Task item:
From the line containing "43: (705, 378)" down to the last line of the material, output each line exactly as it appears, excluding pictures.

Dataset records:
※
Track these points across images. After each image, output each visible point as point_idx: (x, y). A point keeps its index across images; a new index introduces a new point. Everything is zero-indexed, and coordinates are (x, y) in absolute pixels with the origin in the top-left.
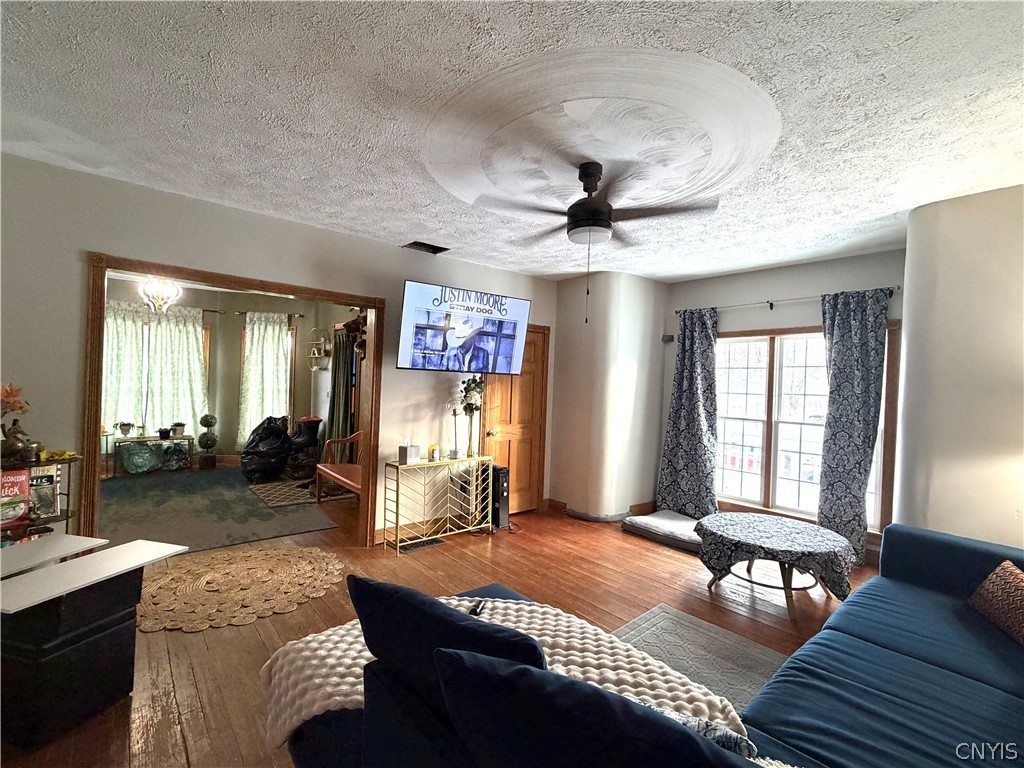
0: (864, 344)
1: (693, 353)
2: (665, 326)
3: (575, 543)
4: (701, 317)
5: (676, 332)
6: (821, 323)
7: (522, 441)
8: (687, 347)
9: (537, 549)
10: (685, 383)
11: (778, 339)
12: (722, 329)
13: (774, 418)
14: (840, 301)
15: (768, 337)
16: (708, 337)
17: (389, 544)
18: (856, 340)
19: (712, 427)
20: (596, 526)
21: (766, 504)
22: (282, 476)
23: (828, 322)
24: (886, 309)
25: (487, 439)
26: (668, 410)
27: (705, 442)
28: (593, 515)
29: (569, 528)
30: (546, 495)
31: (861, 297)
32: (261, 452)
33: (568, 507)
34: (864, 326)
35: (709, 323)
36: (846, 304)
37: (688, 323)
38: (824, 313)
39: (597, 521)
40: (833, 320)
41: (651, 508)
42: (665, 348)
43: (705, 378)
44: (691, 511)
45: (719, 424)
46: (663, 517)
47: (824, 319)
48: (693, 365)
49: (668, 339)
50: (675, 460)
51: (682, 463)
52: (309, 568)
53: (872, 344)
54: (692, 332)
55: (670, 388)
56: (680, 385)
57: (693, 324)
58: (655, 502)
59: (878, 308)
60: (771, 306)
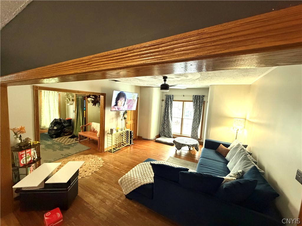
※
Task solution:
43: (705, 378)
44: (691, 511)
45: (719, 424)
46: (663, 517)
47: (824, 319)
48: (693, 365)
49: (668, 339)
50: (675, 460)
51: (682, 463)
52: (309, 568)
53: (872, 344)
54: (692, 332)
55: (670, 388)
56: (680, 385)
57: (693, 324)
58: (655, 502)
59: (878, 308)
60: (771, 306)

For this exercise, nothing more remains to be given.